• _WHAT IS REQUIRED_:
Turn the stretch of material below, from the line containing "then save and" through the line containing "Repeat this process", into a Markdown table with the columns Row and Line. Leave out blank lines.

• _PROVIDED DATA_:
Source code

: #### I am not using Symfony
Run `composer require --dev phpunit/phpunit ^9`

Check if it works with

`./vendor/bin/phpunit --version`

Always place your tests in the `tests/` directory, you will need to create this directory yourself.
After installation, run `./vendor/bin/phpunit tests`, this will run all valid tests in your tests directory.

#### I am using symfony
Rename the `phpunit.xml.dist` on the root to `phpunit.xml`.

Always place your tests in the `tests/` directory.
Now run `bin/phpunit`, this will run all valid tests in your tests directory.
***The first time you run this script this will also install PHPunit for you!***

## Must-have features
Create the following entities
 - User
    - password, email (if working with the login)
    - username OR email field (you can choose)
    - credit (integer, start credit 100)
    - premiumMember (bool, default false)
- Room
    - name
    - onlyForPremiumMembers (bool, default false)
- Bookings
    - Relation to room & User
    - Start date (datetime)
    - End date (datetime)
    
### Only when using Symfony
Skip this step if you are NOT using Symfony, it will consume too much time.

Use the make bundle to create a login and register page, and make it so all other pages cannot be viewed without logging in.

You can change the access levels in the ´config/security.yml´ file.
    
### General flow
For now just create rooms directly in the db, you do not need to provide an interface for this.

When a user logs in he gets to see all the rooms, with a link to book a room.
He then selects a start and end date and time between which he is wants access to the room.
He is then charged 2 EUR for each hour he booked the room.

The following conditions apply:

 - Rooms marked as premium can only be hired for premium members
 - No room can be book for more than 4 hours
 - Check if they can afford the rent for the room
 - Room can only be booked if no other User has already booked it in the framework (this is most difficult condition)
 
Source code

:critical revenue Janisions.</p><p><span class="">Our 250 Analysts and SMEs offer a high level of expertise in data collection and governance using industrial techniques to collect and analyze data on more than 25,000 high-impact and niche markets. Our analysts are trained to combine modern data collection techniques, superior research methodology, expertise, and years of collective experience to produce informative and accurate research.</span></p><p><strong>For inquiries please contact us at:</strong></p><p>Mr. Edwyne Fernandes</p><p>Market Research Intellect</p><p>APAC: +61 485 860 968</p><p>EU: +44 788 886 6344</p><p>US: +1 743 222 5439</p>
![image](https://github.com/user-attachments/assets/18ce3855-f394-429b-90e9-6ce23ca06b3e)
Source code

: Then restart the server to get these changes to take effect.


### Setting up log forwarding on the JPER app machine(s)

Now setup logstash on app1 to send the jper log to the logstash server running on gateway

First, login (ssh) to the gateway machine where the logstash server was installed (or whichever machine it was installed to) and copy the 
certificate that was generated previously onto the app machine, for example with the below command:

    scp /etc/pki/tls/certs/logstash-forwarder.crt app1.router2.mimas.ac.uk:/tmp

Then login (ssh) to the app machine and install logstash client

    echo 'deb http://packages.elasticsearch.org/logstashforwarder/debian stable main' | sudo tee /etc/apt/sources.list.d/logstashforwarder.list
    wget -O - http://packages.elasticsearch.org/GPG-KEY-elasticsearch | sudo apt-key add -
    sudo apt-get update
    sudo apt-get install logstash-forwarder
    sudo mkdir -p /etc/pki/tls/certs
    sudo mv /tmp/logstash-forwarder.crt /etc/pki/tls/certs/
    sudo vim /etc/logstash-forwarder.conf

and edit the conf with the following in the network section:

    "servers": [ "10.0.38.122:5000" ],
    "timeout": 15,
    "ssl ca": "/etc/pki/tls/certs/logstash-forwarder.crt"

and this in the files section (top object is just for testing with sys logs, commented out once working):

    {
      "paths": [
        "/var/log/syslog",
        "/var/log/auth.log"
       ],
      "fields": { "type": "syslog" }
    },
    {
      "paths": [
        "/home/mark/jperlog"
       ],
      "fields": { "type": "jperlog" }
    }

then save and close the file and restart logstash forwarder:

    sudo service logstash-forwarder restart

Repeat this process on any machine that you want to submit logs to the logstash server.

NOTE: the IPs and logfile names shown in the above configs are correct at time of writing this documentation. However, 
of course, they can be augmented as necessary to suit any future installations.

• _ANSWER TO THIS EXERCISE_:
| Row | Line |
|---|---|
| 1 | then save and close the file and restart logstash forwarder: |
| 2 |     sudo service logstash-forwarder restart |
| 3 | Repeat this process on any machine that you want to submit logs to the logstash server. |